Primitive Archer
Main Discussion Area => Bows => Topic started by: HoBow on August 29, 2009, 02:59:59 pm
-
what would happen if you take the bark off osage and seal it with the white layer on? I just got about 10 pieces and this layer is a minumum of w inch thick on every piece. Is this normal? The few times I've stripped and sealed osage, this layer was much thinner.
-
The sapwood is easier to remove while the wood is still wet or ''green''. lf you dont feel like removing the sapwood rightnow you can still seal it with no problems at all, but you'll have to work alittle harder to remove it later on when your staves are dry.
-
...or leave the bark on and treat it for bugs until you are ready to remove the bark and sapwood. It will be a lot easier, as JA suggested, if you remove the bark and sapwood now. Be sure to seal the back well or it will check. You probably have a better chance of checking with the sapwood left on as it will dry quicker than the heartwood.
-
I would start on one stave, get it down to one ring seal it real well, and move on to the next. Might take ya a week, might take ya a day, but it's best to do it right away. Kinda poetic too. ;D
-
Dano- if I do it your way- do I need to seal the ends?
-
The ends should be sealed no matter which way you do it.
-
I would not recommend debarking and leaving the sapwood on. It will still check on you. I did several staves that way leaving the sap on and most of them checked on me clear down in the heartwood. I even gave them 2 coats of anchorseal right after I took the bark off. Leave the bark on them until you are ready to take bark and sapwood off all the way down to the heartwood. Dean
-
Lost a lot of staves by leaving the sapwood on after removing the bark. All were sealed with 4 or 5 coats of shellac.

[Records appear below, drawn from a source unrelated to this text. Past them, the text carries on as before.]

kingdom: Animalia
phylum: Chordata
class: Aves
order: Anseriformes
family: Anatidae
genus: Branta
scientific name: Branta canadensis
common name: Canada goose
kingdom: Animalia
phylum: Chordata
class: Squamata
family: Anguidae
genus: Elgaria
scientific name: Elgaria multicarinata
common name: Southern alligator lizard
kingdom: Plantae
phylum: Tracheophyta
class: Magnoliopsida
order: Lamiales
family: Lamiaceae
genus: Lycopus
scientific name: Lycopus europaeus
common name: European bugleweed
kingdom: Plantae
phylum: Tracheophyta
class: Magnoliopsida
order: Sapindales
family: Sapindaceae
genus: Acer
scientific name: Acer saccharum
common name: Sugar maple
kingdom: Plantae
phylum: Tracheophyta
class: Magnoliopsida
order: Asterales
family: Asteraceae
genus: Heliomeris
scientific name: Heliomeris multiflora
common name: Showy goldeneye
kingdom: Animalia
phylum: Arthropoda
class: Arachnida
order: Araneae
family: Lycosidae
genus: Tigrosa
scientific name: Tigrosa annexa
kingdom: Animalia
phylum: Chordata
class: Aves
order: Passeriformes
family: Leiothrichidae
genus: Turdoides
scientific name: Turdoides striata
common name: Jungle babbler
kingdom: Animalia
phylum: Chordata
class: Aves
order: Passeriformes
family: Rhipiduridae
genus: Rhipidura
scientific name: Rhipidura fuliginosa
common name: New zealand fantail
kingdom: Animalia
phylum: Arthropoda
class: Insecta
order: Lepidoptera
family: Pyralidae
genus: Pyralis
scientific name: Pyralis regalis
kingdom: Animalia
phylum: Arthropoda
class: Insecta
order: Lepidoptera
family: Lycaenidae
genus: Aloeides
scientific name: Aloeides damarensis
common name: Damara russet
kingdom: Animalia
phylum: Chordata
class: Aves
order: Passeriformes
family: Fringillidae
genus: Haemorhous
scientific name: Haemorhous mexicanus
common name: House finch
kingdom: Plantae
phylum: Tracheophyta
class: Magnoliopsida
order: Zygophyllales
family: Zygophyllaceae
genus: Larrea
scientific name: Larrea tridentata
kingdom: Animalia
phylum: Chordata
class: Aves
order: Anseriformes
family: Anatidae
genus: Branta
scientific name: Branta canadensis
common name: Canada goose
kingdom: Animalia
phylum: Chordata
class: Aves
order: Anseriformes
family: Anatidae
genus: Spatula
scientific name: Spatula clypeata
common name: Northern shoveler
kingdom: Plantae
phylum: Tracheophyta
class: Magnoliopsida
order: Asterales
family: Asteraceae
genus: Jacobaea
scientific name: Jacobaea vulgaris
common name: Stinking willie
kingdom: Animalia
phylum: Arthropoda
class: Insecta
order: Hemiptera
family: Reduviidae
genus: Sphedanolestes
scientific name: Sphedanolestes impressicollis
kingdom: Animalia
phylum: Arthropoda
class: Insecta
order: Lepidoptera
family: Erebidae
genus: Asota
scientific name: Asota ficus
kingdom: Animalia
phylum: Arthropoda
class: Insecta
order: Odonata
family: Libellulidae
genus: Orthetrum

I use a bandsaw to remove most of the sapwood now, works great on staves with extra thick sapwood. I leave one or two rings to remove with my draw knife.
-
Well everyone here seems to have different experiences from leaving sapwood on?
I've left it on many summer cut staves and had no problems. BUT it took me a while to figure it out. ;D
If I cut a summer logs I split it into staves,then work one at a time,by peeling the bark off like a nanner. You can't seal it right away, there is too much surface moisture and your sealer will dry on top of it,no good. Let the stave set for an hour or two until it feels dry to the touch,then seal it with shelac.Make sure every coat dries before you lay on another. I use 4 coats.No problems.
oh, and make sure your shelac is good.If it don't dry within 5 mins, It's not gonna work on green wood.
-
thats right the water on the surface of stave will prevent the shellac from working,, I prefer to use tite bond which the water on the surface wont bother, I have put three coats of titebond 2 and still had some crack,, no subsiitute for removing the sapwood, while green ,narrowed staves wont take 10 min each, so get to work, ;D
-
Thanks for the answers! Yazoo- I bought a stave from you at the classic. I'm not sure what you charged, but I am quite sure it should have been double what you did. I worked about 7 hours yesterday and only finished half my wood. After church I hope to be able to finish most of the rest. I work out hard three times a week and have muscles sore this morning I didn't know could be sore!